How did you pick this up and how was the process of learning and understanding for you, WRT the art, and the studio?

I joined classes in the month of July last year. My learning was from scratch. The very first thing I learned about was the type of clay that is sourced locally and the clay that is imported. As I went on making mud, cleaning it, and then working with it I realized it’s not as easy as it looks. It was exhausting and satisfying at the same time.

As time passed by, I learned how to work with different types of clay on the wheel. After gaining enough knowledge about the wheel I purchased my own and set it up in the studio itself. I went on to study how a  kiln is built. This was a totally new subject to me.

After watching a lot of videos and taking sir’s help I went on to build my 1st electric kiln which was a success. When we test-fired one batch of mugs and it worked, I couldn’t believe that I made something like this!

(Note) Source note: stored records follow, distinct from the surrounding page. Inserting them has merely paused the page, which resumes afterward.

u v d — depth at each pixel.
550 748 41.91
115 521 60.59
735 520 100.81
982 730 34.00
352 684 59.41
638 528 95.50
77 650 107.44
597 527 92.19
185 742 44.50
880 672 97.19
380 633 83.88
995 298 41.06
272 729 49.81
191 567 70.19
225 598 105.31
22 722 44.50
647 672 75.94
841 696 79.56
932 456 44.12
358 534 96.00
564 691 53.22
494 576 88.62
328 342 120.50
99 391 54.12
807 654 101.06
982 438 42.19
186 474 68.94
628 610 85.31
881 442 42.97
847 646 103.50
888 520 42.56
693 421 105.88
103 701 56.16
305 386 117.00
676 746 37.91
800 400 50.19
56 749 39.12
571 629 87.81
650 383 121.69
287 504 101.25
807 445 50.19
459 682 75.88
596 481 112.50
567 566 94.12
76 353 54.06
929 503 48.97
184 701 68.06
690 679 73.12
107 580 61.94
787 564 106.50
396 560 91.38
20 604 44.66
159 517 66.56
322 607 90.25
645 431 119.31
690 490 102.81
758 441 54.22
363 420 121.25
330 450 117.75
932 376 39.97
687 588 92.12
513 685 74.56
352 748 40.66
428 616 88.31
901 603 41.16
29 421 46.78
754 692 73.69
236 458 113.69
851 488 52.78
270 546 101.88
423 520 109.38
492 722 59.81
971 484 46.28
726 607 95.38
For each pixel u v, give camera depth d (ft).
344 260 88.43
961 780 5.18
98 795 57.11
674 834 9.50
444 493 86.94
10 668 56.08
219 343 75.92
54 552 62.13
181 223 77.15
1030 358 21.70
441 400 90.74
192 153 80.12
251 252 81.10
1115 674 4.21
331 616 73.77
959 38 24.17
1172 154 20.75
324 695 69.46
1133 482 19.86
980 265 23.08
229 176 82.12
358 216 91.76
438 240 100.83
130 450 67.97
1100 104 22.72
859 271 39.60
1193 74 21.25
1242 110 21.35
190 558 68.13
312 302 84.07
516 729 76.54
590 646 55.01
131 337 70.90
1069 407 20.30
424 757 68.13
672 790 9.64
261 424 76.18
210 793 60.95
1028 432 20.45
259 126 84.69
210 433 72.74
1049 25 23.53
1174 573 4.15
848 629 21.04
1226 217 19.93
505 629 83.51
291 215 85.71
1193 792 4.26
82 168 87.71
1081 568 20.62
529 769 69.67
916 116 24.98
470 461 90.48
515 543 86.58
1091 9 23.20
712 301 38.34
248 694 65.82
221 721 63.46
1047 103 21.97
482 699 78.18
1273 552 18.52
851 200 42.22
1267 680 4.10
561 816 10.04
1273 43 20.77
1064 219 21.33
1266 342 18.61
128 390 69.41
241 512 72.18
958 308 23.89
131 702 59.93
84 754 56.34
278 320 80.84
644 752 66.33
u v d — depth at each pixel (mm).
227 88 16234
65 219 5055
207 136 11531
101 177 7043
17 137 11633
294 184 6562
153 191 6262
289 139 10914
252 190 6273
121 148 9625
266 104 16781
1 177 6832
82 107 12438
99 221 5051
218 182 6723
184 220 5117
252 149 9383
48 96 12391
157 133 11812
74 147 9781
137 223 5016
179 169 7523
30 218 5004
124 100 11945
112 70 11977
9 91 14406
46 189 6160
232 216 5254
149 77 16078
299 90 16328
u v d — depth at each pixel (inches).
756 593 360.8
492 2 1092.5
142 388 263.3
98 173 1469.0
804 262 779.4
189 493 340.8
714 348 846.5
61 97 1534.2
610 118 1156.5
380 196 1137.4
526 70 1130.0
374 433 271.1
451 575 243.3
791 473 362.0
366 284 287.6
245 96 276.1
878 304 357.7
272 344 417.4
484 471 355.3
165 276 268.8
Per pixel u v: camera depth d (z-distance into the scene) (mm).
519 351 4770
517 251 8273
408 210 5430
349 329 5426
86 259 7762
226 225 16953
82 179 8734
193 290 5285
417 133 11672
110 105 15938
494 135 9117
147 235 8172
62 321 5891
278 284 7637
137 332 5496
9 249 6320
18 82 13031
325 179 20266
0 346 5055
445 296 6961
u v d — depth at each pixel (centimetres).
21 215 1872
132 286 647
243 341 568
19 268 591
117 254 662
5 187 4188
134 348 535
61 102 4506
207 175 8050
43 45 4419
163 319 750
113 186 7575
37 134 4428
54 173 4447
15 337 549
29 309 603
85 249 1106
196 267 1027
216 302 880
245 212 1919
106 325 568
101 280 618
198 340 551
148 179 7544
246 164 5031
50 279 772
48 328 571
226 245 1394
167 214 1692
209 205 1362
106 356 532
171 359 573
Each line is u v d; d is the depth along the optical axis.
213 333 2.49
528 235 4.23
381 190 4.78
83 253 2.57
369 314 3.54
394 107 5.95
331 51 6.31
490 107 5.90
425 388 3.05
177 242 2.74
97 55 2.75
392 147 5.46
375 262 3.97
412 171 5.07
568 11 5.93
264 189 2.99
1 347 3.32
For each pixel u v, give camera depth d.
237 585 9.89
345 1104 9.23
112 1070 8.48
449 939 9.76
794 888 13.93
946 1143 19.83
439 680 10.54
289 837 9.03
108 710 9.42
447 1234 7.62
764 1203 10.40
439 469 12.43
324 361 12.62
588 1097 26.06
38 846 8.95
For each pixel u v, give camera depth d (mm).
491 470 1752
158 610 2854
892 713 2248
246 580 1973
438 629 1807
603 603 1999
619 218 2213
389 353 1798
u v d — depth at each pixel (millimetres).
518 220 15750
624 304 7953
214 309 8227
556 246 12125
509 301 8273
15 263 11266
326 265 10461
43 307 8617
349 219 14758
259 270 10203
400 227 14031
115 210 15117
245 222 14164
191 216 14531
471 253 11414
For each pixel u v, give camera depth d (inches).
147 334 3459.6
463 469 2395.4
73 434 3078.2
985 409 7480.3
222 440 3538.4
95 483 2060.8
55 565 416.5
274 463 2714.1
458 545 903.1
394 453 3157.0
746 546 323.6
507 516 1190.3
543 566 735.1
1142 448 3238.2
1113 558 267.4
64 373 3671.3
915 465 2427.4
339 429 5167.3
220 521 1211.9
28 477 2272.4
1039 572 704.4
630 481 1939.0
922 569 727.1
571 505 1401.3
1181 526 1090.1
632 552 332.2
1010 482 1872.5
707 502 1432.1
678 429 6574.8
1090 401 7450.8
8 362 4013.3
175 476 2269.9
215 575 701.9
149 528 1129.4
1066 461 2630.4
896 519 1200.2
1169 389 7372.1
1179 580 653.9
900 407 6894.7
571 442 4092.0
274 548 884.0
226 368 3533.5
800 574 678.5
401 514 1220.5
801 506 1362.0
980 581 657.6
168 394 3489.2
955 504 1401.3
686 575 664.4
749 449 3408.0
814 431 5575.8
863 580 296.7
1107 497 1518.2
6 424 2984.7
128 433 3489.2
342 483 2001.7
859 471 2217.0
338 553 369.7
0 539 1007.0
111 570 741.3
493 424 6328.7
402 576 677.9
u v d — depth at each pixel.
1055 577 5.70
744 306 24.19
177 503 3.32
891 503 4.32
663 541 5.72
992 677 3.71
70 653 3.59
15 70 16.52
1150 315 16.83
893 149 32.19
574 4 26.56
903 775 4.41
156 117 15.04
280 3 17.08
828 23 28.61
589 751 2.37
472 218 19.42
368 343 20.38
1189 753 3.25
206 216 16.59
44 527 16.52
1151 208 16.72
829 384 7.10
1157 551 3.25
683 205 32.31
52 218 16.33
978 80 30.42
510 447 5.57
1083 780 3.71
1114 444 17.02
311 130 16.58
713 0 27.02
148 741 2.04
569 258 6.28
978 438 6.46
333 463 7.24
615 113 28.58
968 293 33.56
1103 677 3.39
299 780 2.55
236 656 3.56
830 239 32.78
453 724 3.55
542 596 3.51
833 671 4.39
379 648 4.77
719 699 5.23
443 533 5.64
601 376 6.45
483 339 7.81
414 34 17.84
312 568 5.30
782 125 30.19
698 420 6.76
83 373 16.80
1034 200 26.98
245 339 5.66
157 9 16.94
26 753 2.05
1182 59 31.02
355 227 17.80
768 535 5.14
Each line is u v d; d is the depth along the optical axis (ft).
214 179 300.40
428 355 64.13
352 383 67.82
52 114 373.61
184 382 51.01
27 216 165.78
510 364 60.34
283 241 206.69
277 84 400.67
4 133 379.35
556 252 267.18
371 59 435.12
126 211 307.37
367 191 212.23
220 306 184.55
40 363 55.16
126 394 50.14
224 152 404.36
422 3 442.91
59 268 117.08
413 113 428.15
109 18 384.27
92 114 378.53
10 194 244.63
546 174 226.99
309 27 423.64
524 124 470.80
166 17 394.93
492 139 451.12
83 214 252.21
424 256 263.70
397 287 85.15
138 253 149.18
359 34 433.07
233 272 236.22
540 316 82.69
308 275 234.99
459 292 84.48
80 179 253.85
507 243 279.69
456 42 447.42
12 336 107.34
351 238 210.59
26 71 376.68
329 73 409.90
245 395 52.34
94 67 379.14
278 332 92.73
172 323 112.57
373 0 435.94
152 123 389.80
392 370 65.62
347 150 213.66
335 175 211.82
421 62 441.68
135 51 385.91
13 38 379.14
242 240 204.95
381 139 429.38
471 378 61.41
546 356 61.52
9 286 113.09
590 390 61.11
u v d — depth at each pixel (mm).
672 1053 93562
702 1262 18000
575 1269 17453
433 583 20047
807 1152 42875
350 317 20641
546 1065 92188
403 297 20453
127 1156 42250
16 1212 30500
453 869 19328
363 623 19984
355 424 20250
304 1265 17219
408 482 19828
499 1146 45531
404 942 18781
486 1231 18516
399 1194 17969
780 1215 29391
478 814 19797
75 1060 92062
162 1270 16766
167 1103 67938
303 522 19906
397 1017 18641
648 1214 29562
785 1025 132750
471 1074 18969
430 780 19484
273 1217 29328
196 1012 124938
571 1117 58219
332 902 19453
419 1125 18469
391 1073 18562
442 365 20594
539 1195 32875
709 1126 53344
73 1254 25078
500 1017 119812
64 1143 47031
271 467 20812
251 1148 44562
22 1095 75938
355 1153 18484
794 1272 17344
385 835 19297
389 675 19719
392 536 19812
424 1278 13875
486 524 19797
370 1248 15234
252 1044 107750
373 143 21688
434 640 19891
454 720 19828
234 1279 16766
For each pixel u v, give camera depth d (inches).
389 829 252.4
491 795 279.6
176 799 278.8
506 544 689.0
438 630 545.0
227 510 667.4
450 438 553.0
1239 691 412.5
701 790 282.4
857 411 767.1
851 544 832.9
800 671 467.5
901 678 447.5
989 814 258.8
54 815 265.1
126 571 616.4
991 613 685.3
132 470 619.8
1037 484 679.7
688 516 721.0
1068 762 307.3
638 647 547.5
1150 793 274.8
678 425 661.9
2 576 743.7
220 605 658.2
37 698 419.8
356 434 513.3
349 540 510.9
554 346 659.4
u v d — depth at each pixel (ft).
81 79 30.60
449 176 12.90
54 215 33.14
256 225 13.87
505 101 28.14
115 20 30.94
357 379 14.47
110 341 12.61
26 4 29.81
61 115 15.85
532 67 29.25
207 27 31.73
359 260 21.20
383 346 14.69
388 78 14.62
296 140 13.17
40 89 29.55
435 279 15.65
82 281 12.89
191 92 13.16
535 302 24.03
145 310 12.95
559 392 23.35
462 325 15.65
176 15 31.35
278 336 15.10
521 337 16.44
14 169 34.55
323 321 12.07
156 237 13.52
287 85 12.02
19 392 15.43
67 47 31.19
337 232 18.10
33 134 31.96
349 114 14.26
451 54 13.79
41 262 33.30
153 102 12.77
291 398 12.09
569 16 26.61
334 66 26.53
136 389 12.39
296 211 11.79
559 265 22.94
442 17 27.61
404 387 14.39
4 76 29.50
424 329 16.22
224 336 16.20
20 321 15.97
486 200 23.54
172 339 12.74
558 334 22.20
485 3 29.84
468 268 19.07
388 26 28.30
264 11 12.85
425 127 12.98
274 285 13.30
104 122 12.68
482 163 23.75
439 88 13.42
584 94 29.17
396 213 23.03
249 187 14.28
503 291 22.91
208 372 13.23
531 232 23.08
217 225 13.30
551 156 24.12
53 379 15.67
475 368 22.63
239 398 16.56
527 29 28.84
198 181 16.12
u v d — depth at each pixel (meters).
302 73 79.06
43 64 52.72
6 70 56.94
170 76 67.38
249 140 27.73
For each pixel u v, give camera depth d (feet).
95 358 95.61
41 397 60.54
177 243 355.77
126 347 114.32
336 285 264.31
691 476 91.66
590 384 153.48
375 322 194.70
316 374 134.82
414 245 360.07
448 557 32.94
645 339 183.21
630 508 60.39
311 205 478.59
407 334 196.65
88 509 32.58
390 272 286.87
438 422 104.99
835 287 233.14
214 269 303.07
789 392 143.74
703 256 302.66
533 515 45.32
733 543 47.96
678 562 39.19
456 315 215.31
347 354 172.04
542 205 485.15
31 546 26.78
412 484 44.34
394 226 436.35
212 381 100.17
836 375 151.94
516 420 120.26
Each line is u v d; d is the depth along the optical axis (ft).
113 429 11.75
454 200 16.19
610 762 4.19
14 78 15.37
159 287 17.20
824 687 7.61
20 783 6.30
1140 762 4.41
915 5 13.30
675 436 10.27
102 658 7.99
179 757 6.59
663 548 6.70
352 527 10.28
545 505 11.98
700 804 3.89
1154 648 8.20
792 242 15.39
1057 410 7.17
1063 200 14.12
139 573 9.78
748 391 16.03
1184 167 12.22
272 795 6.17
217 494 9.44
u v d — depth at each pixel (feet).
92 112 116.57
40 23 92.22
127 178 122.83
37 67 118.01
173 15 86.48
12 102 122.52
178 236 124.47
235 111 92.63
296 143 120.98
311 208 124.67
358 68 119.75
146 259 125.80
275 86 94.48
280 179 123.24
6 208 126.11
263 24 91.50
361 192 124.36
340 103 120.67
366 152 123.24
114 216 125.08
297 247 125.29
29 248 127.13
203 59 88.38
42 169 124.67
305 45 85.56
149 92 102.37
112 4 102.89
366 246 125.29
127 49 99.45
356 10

Any challenges that you faced along the way? 

My entire course was a challenge in itself due to various reasons. The first challenge was the weather. When my classes began it was raining cats and dogs and with so much moisture in the air and the studio being so open, it was almost impossible to work. Everything I made was wilting in the humidity and the mud was getting soft but that did not stop me.

On the days that I couldn’t work with the wheel, I used to build things by hand, work on the detailing, and read or watch pottery-related videos. Also, while constructing the electric kiln, sir was sick so couldn’t sit with me all the time but he instructed me from his bed and I had a hard time following the instructions because I had no idea what a porcelain conductor was,  Or what a kantal wire was! I was working with things that I had never seen in my life. Using different kinds of tools and cutting those wires was exhausting.

Most of my learning was done this way whereby sir gave me instructions and I would try to follow them. It was tough and exhausting but it was all worth it. All these challenges that I faced only made me stronger and more confident.

What were some of the key events, programs, or workshops that you might have been a part of? How would you highlight your journey into this side of clay modeling, artistry, and pottery at a young age and what was the main goal for you?  

I took many short workshops like metal enameling, tie and dye, and many more, but pottery was something that I wanted to learn properly and from scratch. My main goal was to learn something new and work with it. I attended many workshops but this pottery workshop was like my calling. I worked very hard to learn this art.

What are your future plans?            

Right now, I’m concentrating on the work at hand and also working on new ideas and designs. I’m also working towards my new studio.

Any tips or messages for the people who are aspiring to enter this career field that you have taken up? 

It’s a beautiful job to do: exhausting, exciting, challenging, and satisfying all in one. There will be days where you just won’t get it right but relax. With a calm mind start again the next day but don’t give up. When you create new things with your mind and your hands, it’s a different type of beautiful feeling.